**Your instructions**
When you set down the entries, keep every word exactly as it is but drop the pictures.

**Given information**
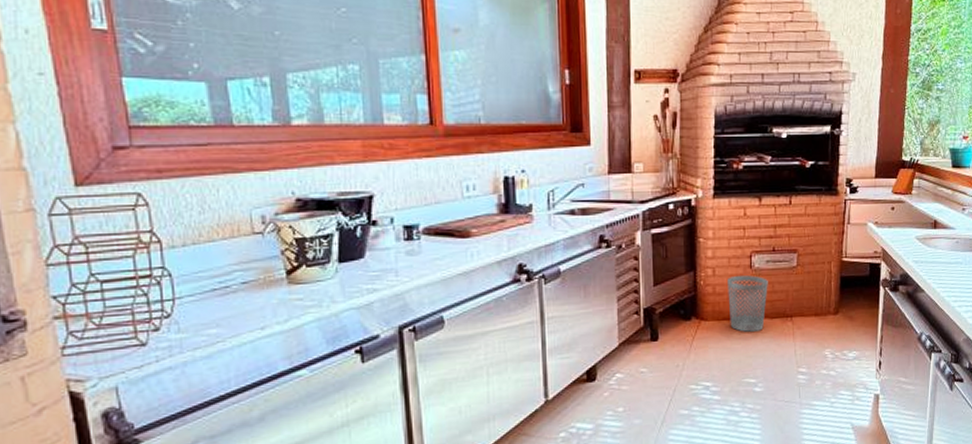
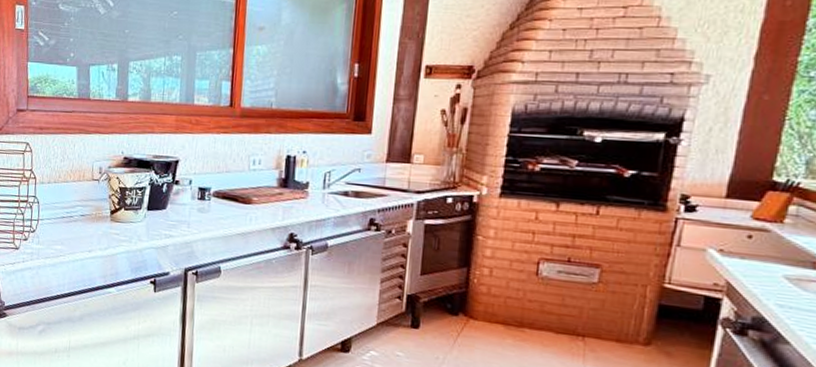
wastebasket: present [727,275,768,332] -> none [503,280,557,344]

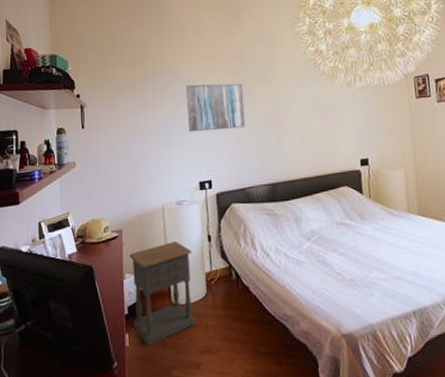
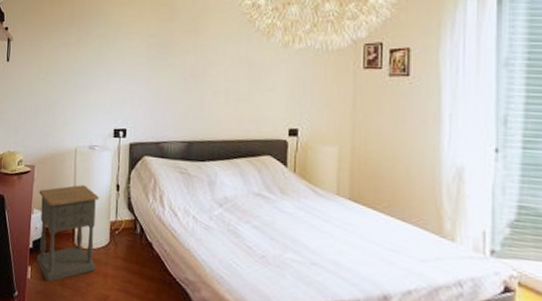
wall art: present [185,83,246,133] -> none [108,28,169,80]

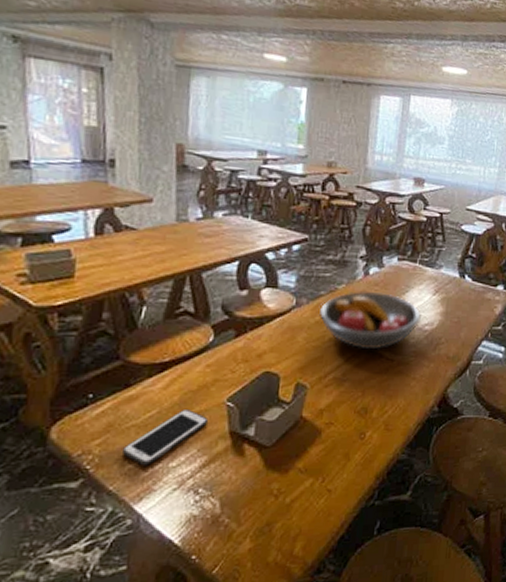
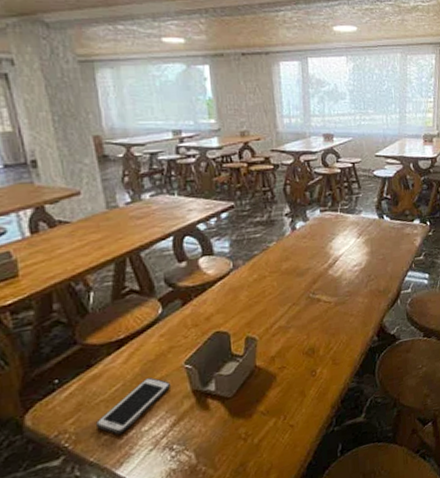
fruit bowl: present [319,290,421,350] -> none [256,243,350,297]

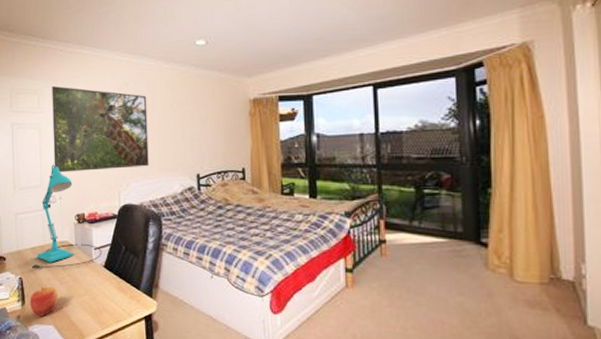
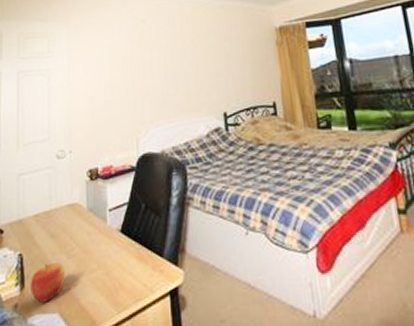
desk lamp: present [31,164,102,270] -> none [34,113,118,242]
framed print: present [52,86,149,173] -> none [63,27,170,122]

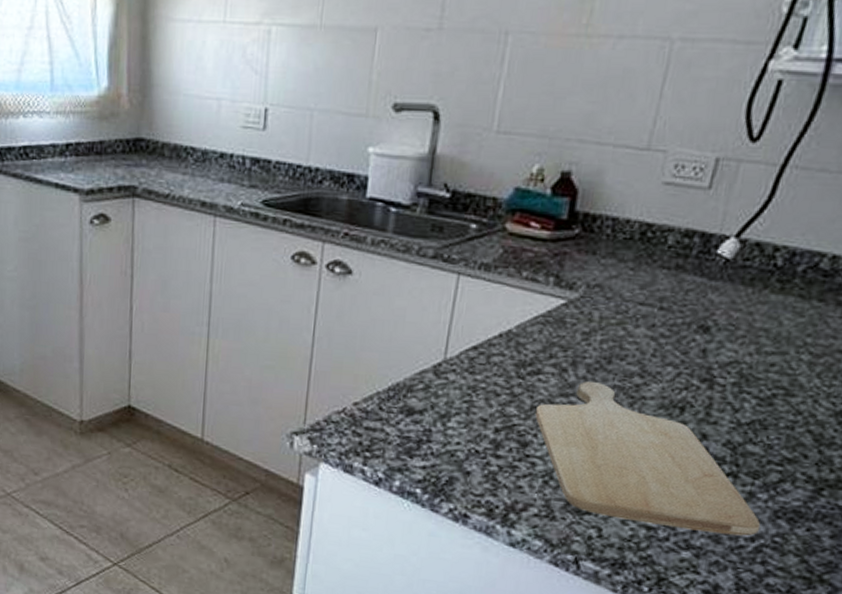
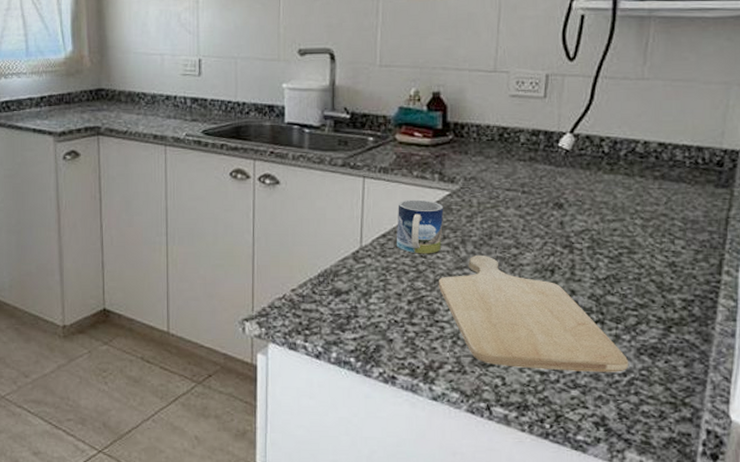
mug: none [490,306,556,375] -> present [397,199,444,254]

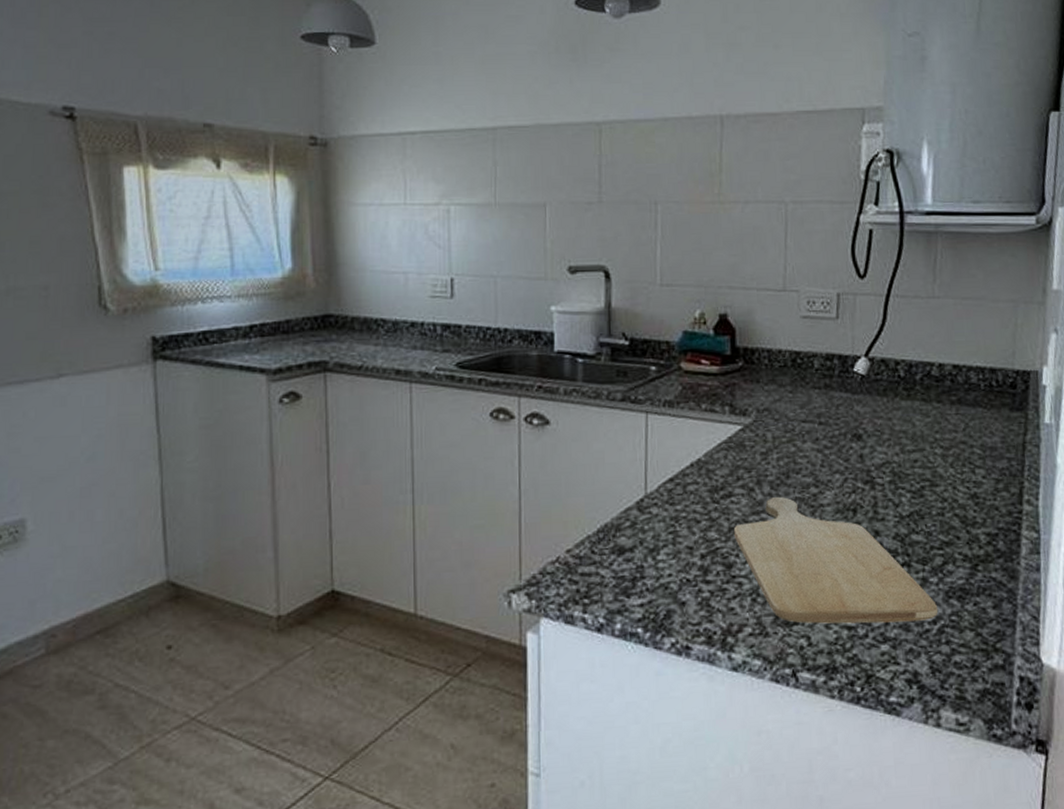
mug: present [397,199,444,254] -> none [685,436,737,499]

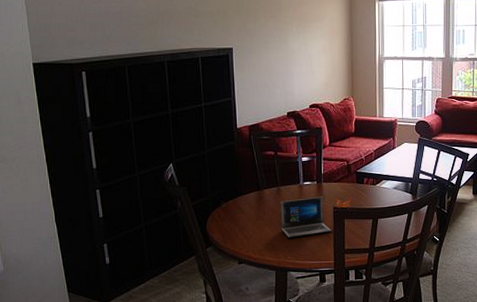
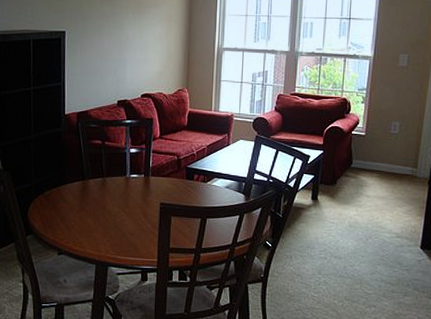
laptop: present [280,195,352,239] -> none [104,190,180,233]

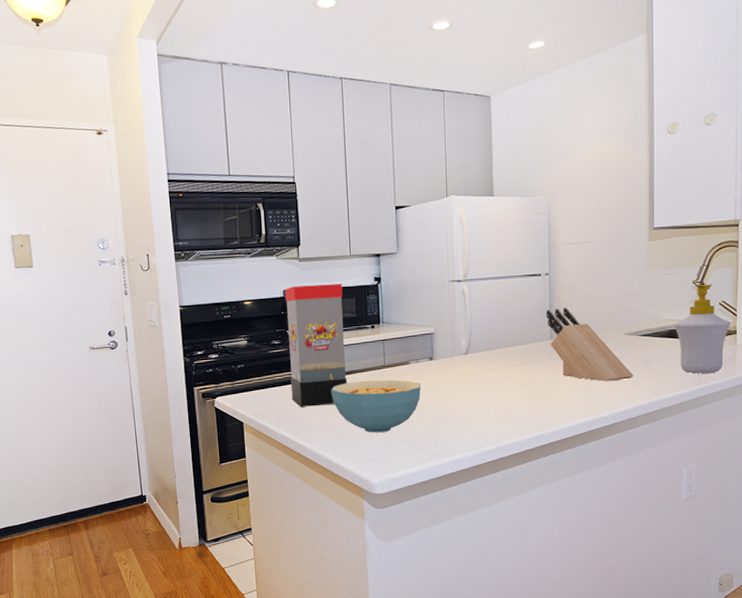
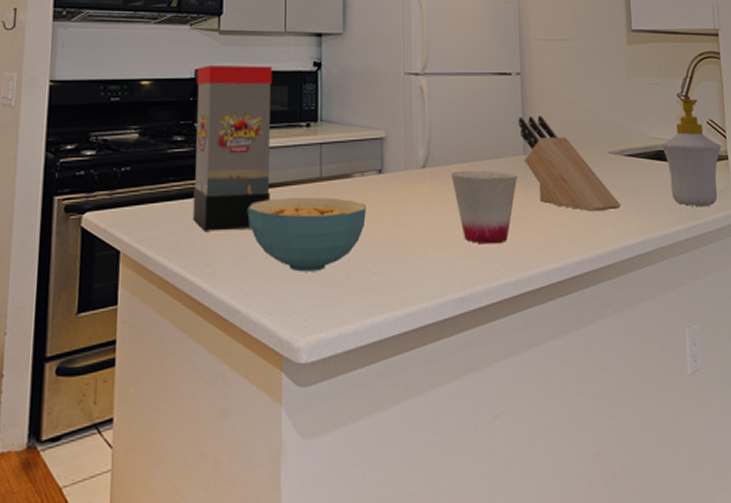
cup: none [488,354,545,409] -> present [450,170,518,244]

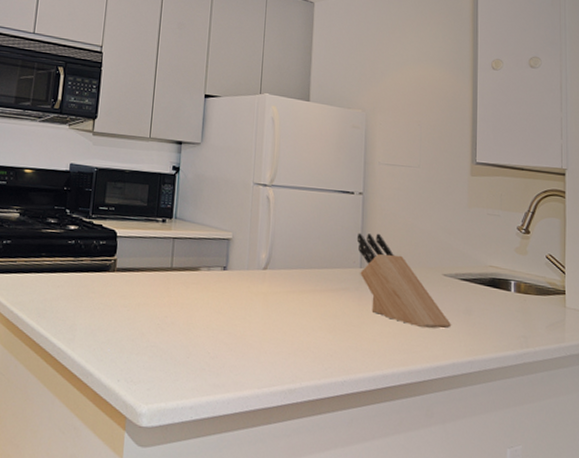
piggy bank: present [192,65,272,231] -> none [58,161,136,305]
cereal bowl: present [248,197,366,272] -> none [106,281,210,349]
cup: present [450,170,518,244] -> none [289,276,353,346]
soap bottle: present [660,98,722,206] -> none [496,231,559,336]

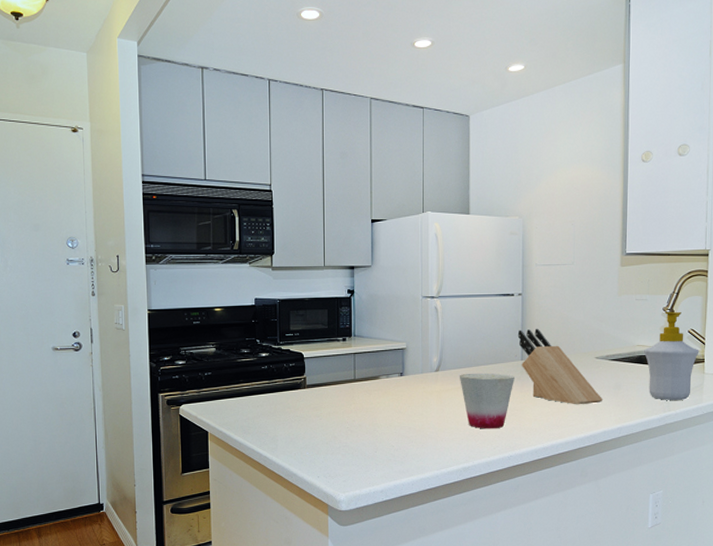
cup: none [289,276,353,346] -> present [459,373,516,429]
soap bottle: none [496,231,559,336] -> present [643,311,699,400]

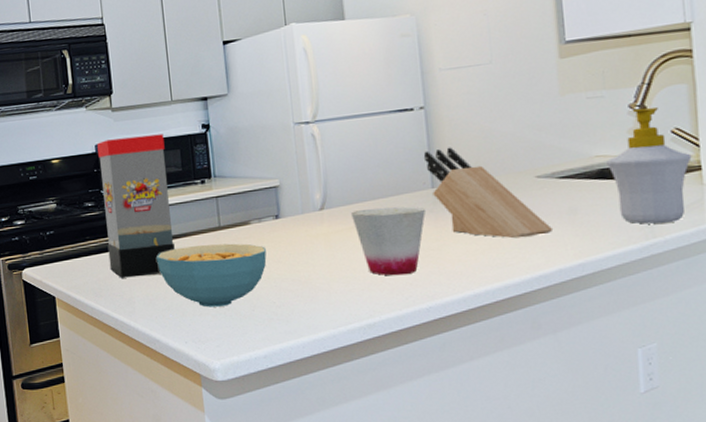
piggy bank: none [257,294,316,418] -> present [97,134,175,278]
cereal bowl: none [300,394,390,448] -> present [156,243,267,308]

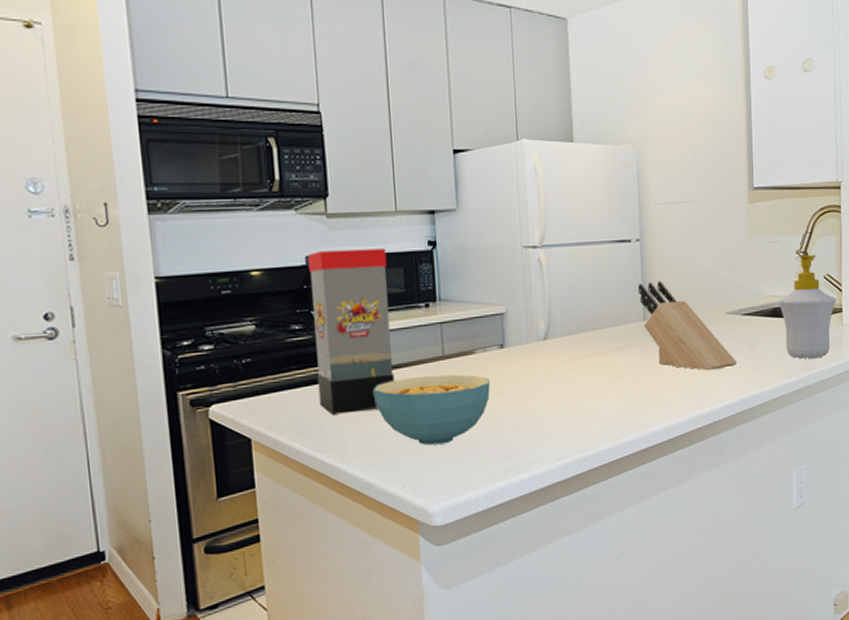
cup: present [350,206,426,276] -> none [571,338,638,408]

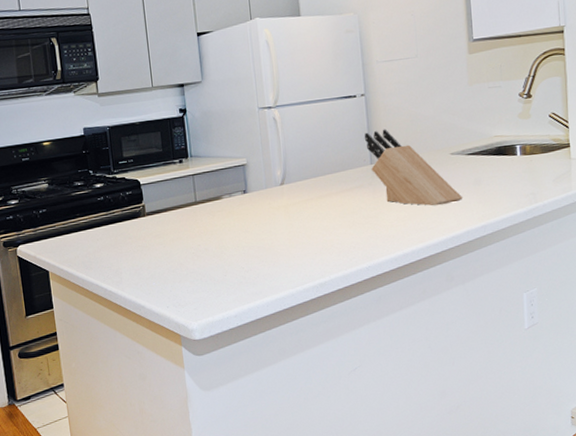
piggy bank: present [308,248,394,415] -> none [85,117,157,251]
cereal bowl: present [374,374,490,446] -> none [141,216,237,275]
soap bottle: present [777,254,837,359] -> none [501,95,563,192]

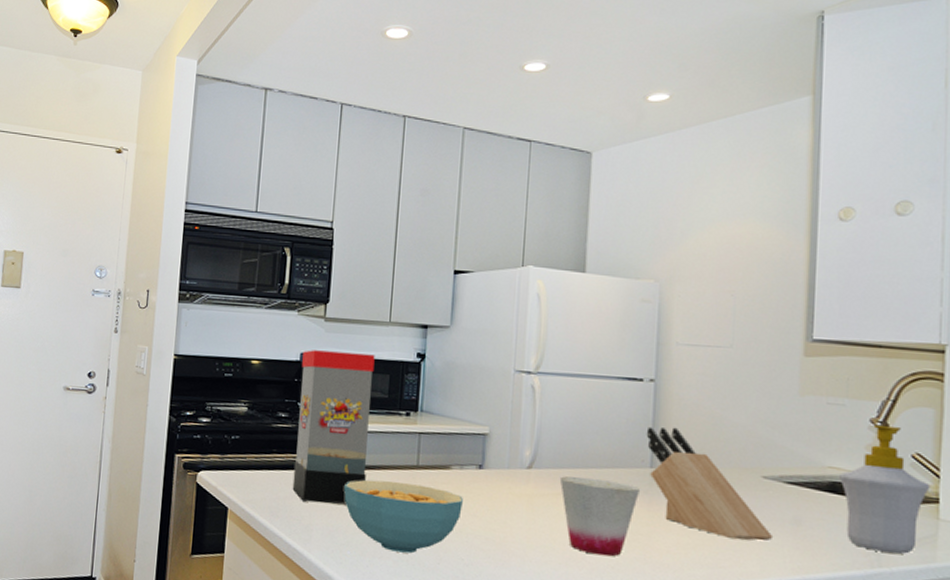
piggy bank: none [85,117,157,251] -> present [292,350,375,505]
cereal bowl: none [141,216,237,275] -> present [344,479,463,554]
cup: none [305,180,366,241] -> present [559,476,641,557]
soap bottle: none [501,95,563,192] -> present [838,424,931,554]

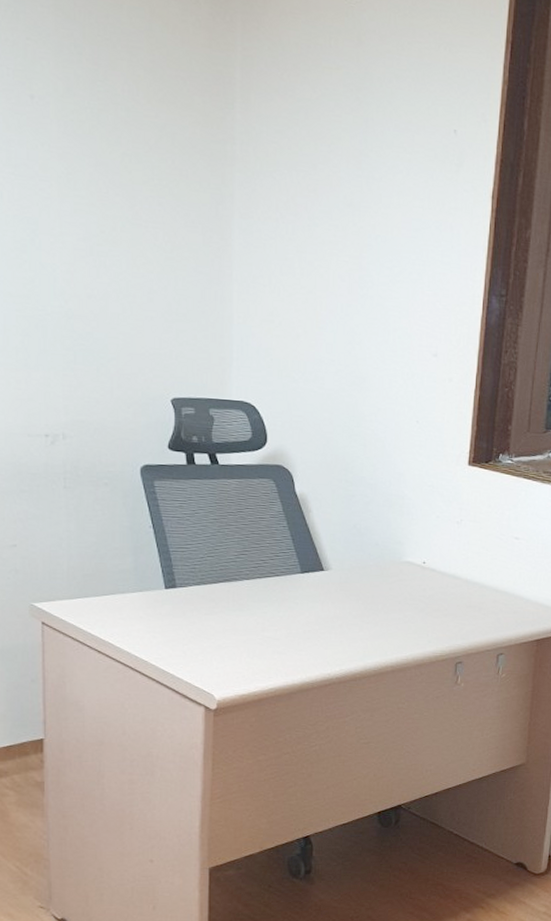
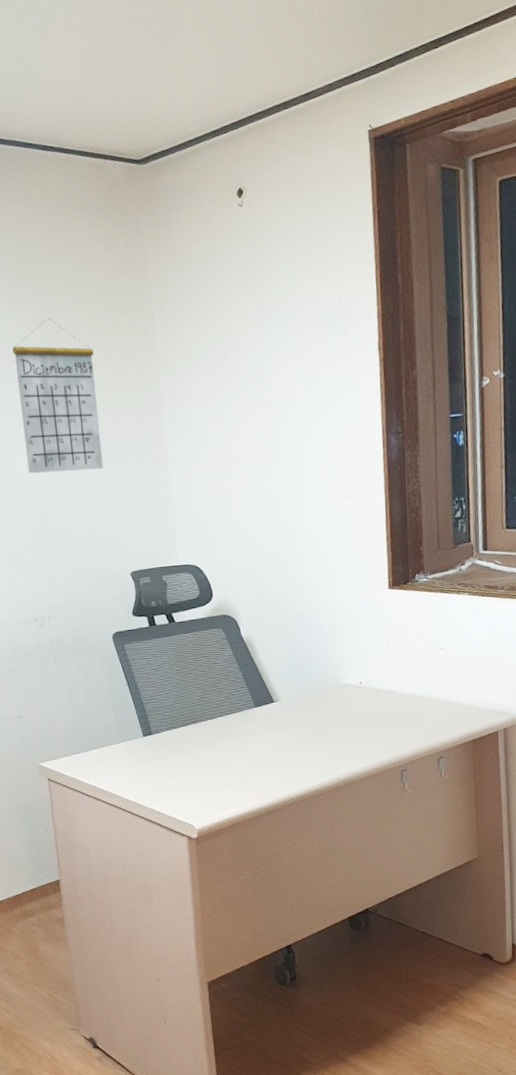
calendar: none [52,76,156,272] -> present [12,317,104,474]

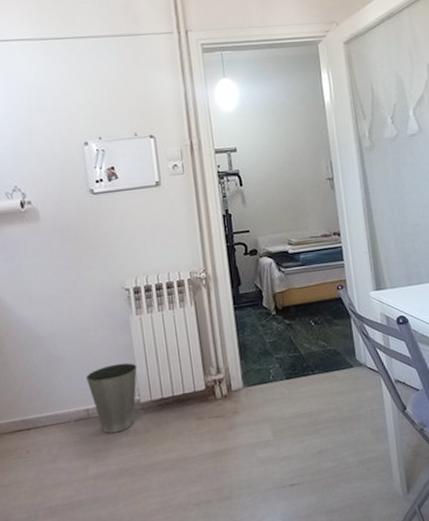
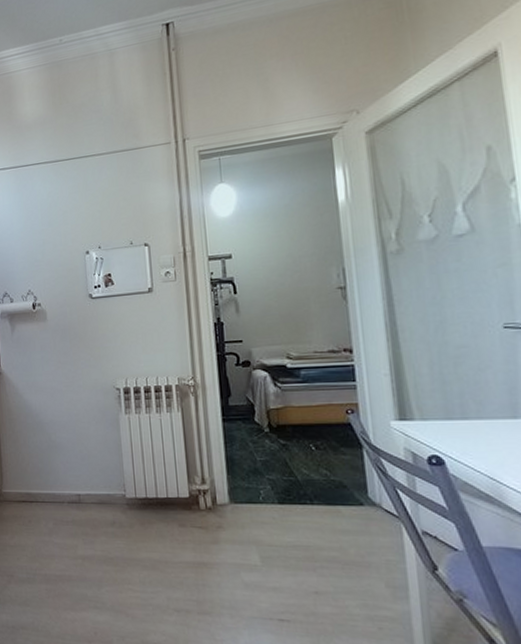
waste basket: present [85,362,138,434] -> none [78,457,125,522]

**Written reply**
wastebasket: present [727,275,768,332] -> none [503,280,557,344]

wall art: present [185,83,246,133] -> none [108,28,169,80]

fruit bowl: present [319,290,421,350] -> none [256,243,350,297]

desk lamp: present [31,164,102,270] -> none [34,113,118,242]
framed print: present [52,86,149,173] -> none [63,27,170,122]

mug: none [490,306,556,375] -> present [397,199,444,254]

mug: present [397,199,444,254] -> none [685,436,737,499]

laptop: present [280,195,352,239] -> none [104,190,180,233]

cup: none [488,354,545,409] -> present [450,170,518,244]

piggy bank: present [192,65,272,231] -> none [58,161,136,305]
cereal bowl: present [248,197,366,272] -> none [106,281,210,349]
cup: present [450,170,518,244] -> none [289,276,353,346]
soap bottle: present [660,98,722,206] -> none [496,231,559,336]

cup: none [289,276,353,346] -> present [459,373,516,429]
soap bottle: none [496,231,559,336] -> present [643,311,699,400]

piggy bank: none [257,294,316,418] -> present [97,134,175,278]
cereal bowl: none [300,394,390,448] -> present [156,243,267,308]

cup: present [350,206,426,276] -> none [571,338,638,408]

piggy bank: present [308,248,394,415] -> none [85,117,157,251]
cereal bowl: present [374,374,490,446] -> none [141,216,237,275]
soap bottle: present [777,254,837,359] -> none [501,95,563,192]

piggy bank: none [85,117,157,251] -> present [292,350,375,505]
cereal bowl: none [141,216,237,275] -> present [344,479,463,554]
cup: none [305,180,366,241] -> present [559,476,641,557]
soap bottle: none [501,95,563,192] -> present [838,424,931,554]

calendar: none [52,76,156,272] -> present [12,317,104,474]

waste basket: present [85,362,138,434] -> none [78,457,125,522]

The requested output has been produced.